Welcome to the wonderful world of chess...it's really surprising, if not flat out unbelievable, that you haven't discovered OTB that chess attracts a higher-than-average percentage of wackos, weirdos and a**holes than the overall population. Of course this is magnified considerably online where people don't have to be rude or ignorant to anyone else's face and thereby risk losing being told to commit an anatomically impossible act upon themself, or maybe in extreme cases losing a few teeth...sorry, am I coming across as a tad bit cynical here?
Maturity Levels

At heart grown adults are children but they have learnt to control emotional outbursts. These outbursts are much more likely if you are playing a person you cannot see and do not know.
For my own part I have enough imagination to know there is a real person behind the moves, but some chess players have little imagination for anything but chess.
Also you must remember that chess is the 'be all and end all 'to many; all the rest of human exsistence is 'dust and ashes'.

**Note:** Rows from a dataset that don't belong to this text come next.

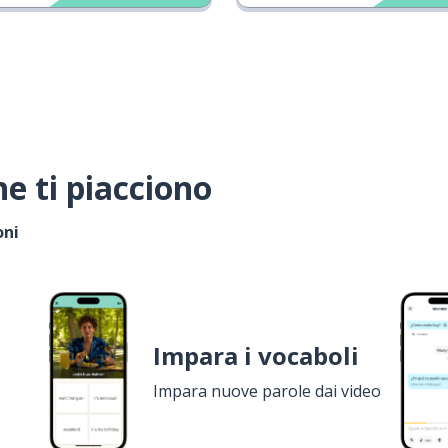
e ti piacciono
oni
Impara i vocaboli
Impara nuove parole dai video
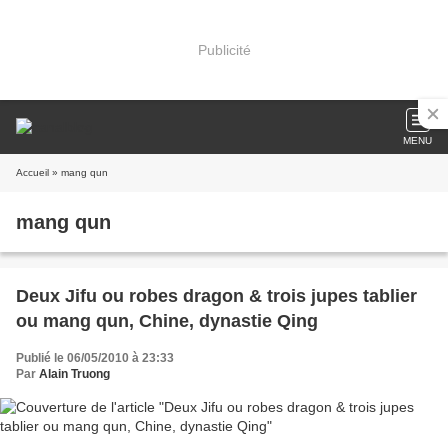
Publicité
MENU
Accueil
» mang qun
mang qun
Deux Jifu ou robes dragon & trois jupes tablier
ou mang qun, Chine, dynastie Qing
Publié le 06/05/2010 à 23:33
Par
Alain Truong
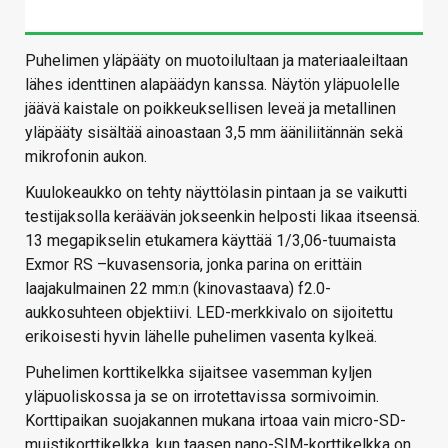
Puhelimen yläpääty on muotoilultaan ja materiaaleiltaan
lähes identtinen alapäädyn kanssa. Näytön yläpuolelle
jäävä kaistale on poikkeuksellisen leveä ja metallinen
yläpääty sisältää ainoastaan 3,5 mm ääniliitännän sekä
mikrofonin aukon.
Kuulokeaukko on tehty näyttölasin pintaan ja se vaikutti
testijaksolla keräävän jokseenkin helposti likaa itseensä.
13 megapikselin etukamera käyttää 1/3,06-tuumaista
Exmor RS –kuvasensoria, jonka parina on erittäin
laajakulmainen 22 mm:n (kinovastaava) f2.0-
aukkosuhteen objektiivi. LED-merkkivalo on sijoitettu
erikoisesti hyvin lähelle puhelimen vasenta kylkeä.
Puhelimen korttikelkka sijaitsee vasemman kyljen
yläpuoliskossa ja se on irrotettavissa sormivoimin.
Korttipaikan suojakannen mukana irtoaa vain micro-SD-
muistikorttikelkka, kun taasen nano-SIM-korttikelkka on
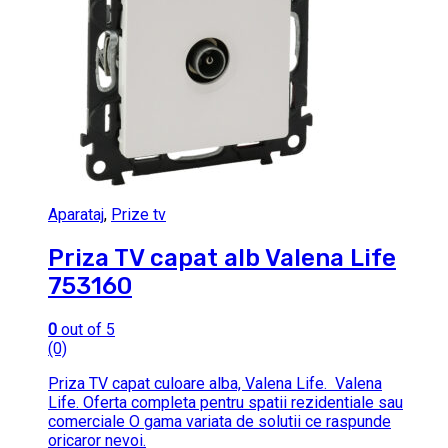
Aparataj
,
Prize tv
Priza TV capat alb Valena Life
753160
0
out of 5
(0)
Priza TV capat culoare alba, Valena Life. Valena
Life. Oferta completa pentru spatii rezidentiale sau
comerciale O gama variata de solutii ce raspunde
oricaror nevoi.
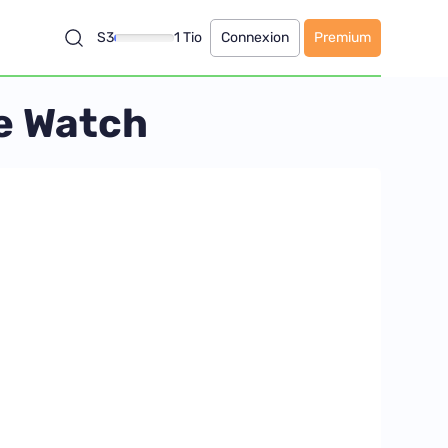
S3
1 Tio
Connexion
Premium
le Watch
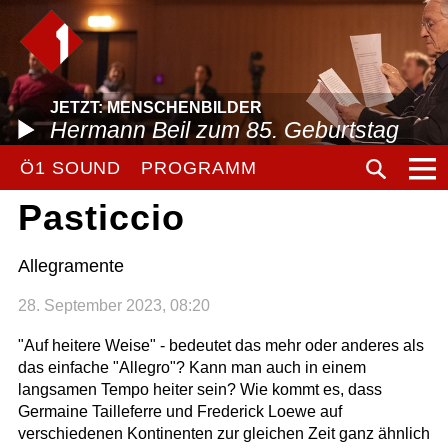
JETZT: MENSCHENBILDER
Hermann Beil zum 85. Geburtstag
Ö1 SOUND
PROGRAMM
Pasticcio
Allegramente
28. September 2023, 08:20
"Auf heitere Weise" - bedeutet das mehr oder anderes als
das einfache "Allegro"? Kann man auch in einem
langsamen Tempo heiter sein? Wie kommt es, dass
Germaine Tailleferre und Frederick Loewe auf
verschiedenen Kontinenten zur gleichen Zeit ganz ähnlich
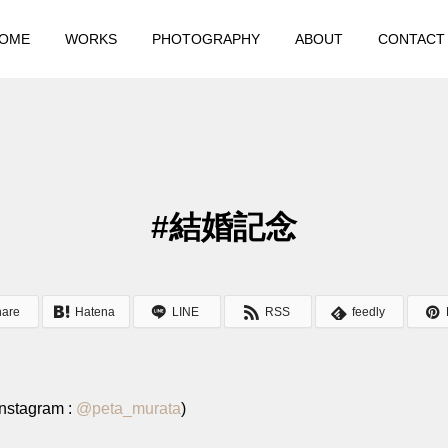
OME
WORKS
PHOTOGRAPHY
ABOUT
CONTACT
#結婚記念
hare
Hatena
LINE
RSS
feedly
stagram :
@
peta_murata
)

I have encountered rudeness OTB in tournaments, but it is probably more common on the internet. This issue has been addressed in many posts before, the problem is that the people who agree with you have been behaving in a sportsmanlike fashion already and the others are unlikely to change.

Not just in chess, but people are ruder in general on the internet than they are in real life. I think most of it has to do with the anonymity of being online. Few of them would act that way face-to-face.

While I don't approve of some peoples rude behavior, there is nothing anyone can do about it and it is such a non-issue that I don't understand why people complain.

I've come to new terms with the phrase "maturity levels"....These people have nothing to do with being mature, they are flat out a$$holes.

I'm not brandishing. I'm being completely honest. I try and give everyone the benefit of the doubt, but the longer I'm on this site, the more I see it. The majority of people that play on here serisously have no integrity. They are inflametory, rude and just flat out obnoxious. I'm calling them like I see them. Calling someone an a$$hole is not being immature, it's making an honest observation over a long trial period. I coughed it up to maturity levels when I first posted this, but have been trying to come to grips with how the majority of people I play act. It goes far beyond not saying "gg". Its people cursing at you when they lose, calling you names when you get in better position, disconnecting and leaving comments on your profile about your mother. It has nothing to do with poor sportsmanship - these people get off on imflaming others. They are flat out a$$holes.
I'm sure this post has been addressed before, but I feel it may help us all to bring it back into the light. I play OTB chess all the time and have been playing for years. I don't believe I have ever (and I really mean ever) played someone who has been discourteous or even flat out rude to me. A large part of chess (for me anyway) is learning from the competition. If someone betters me in a match, there is almost instant respect built. And after each match, a "thank you", "good game" and handshake ensues...
Now, online chess has somewhat differing results from my experiences. It seems the overall response to a lost match is resentment. As a part of my routine when playing a match (mostly out of curiosity), I check the players profile. Most fill out their date of birth, not all but most. The sad truth to all this - the players showing the largest resentment to a lost match or losing position are adults! This is shocking to me. How a grown man (and its always been men) can justify disconnecting, or having a hissy fit over a lost game seriously confuses me. Or whats just as bad, when someone wants a rematch for "vengence" but cannot say "gg" to the prior match. Has the Internet inflated our egos that badly that this is what it has come to? Grown adults acting like children when they lose? I belive it is time we remind ourselves of the ettiquettes we learned as children and remember that chess is still just a game to enjoy.